I have a dream I hope will come true
That you're here with me and I'm here with you
I wish that the earth, sea, the sky up above-a
will send me someone to lava.


Rising from the sea below stood a lovely volcano
Looking all around but she could not see him
He tried to sing to let her know that she was not there alone
But with no lava, his song was all gone
He filled the sea with his tears and watched his dreams disappear
As she remembered what his song meant to her.
I have a dream I hope will come true
That you're here with me and I'm here with you
I wish that the earth, sea, the sky up above-a
will send me someone to lava.


Oh they were so happy to finally meet above the sea
All together now their lava grew and grew
No longer are they all alone, with Aloha as their new home
And when you visit them this is what they sing:
[Uku and Lele]
I have a dream I hope will come true
That you'll grow old with me (Uku: Ooooh...)
and I'll grow old with you (Lele: Aaahhh...)
We thank the earth, sea, the sky, we thank too.
I lava you
I lava you
I lava you.


James Ford Murphy had the inspiration for the short from Hawaii and its culture, where he had his honeymoon in 1989.[5] While on vacation at Hawaii in 2011, Murphy learned about the existence of Lo'ihi, an underwater volcano that is growing next to Big Island and that will eventually merge with it. He began reflecting on the fact Big Island is the merging of five volcanoes, and wondered whether the new volcano would know the presence of the others and vice versa, which inspired him to do a love story.[6] Murphy also cites his sister's marriage at the age of 43 as an inspiration for the theme of looking for love for a lifetime.[5]

Murphy learned to play ukulele, and eventually composed the song at the basis of and featured in the short, which was part of his original pitch.[7][8] An important inspiration for the music was Israel Kamakawiwo’ole’s rendition of Somewhere Over The Rainbow.[9][10]

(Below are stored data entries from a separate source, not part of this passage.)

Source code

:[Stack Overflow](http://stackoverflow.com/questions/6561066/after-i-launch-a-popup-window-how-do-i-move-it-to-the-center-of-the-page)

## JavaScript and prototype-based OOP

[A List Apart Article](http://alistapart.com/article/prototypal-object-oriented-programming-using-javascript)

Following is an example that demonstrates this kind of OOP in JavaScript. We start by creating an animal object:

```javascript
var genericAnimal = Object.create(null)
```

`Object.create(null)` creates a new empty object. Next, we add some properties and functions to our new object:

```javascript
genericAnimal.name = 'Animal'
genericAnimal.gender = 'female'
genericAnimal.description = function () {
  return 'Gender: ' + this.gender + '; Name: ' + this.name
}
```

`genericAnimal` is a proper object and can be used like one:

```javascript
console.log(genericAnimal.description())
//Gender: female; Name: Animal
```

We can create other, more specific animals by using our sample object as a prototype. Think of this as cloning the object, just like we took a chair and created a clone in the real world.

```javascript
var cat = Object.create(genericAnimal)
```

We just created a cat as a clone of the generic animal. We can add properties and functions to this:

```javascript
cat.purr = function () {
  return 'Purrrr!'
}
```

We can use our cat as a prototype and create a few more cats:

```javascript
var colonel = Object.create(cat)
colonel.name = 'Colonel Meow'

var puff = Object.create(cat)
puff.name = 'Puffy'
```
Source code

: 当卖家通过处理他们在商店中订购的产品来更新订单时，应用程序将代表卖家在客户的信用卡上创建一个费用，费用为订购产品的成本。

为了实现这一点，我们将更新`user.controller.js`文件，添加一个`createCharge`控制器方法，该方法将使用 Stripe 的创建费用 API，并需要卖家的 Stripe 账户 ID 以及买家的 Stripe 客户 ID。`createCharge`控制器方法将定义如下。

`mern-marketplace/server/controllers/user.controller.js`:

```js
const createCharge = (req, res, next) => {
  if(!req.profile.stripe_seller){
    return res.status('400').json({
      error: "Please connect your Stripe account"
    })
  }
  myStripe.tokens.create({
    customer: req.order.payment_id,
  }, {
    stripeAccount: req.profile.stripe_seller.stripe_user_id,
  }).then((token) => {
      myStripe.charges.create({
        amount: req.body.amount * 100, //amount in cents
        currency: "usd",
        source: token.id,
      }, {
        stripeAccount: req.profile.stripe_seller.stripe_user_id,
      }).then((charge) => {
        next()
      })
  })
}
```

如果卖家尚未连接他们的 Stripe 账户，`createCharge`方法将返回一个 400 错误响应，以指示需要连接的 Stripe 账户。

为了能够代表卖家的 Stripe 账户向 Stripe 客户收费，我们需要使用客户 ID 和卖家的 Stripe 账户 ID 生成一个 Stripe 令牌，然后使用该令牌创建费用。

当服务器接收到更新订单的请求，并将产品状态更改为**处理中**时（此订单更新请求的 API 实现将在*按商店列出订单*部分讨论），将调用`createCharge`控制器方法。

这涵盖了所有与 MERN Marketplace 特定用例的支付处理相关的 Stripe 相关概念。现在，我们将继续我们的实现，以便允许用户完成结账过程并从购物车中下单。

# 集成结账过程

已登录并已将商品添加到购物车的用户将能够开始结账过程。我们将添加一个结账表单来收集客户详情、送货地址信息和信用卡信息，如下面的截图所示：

Murphy was interested in making a character that would also be a location. He said: "I thought it would be so cool to fall in love with a place who’s also a character. I wanted to make Uku appealing and likable but also look like he’s been carved out of lava flows."[1] On the technical side, the short was an exploration of large scale shots, which tend to be difficult for computers to process because of the amount of detail.[1] To give a sense of scale, cameras were set so that they would behave with the physics of a real helicopter. They incorporated a speedometer preventing them from going faster than 120 mph.[11]

The production team struggled with the fact that as volcanoes their characters are fixed and shouldn't be moving.[9] Supervising Animator Aaron Hartline mentioned that they found the sense of scale was lost if Uku's movements were too important, and as such his expressions had to be communicated mainly through his eyes and mouth, whose stretching had to be limited too.[12] Most of his face is non-movable, and the mouth and eyes are made of sliding pieces rather than squash and stretch.[11]The problem of immobility was also dealt with by varying camera angles and involving mobile elements like animals or clouds.[9] The cameras, editing and movements of the animals were inspired from the Hula.[11]

Uku's face is based on those of his voice actor Kuana Torres Kahele, Jackie Gleason, and the bulldog Marc Antony in Feed the Kitty.[9][8][11] In addition, Hartline indicated Uku is largely based on Israel Kamakawiwo’ole, as they wanted to convey the same impression of a "gentle giant."[12] At same time, the appearance of Uku and Lele is based on real geographical places. For instance, both take inspiration from Kaua'i, Na Pali Coast in particular. Lele's black hair is inspired from Kilauea, and the waterfall that unites them at the end is inspired from Papalaua Falls.[6]


  • The names of Uku and Lele are an obvious pun on "ukulele". Kuana Torres Kahale noted "Uku" means "head lice" in Hawaiian Pidgin, and joked he hopes no one starts calling him "Uku" after the short is released, as "it would be kind of shame."[13]
  • The two turtles mating in this short might be a reference to the turtles from Finding Nemo.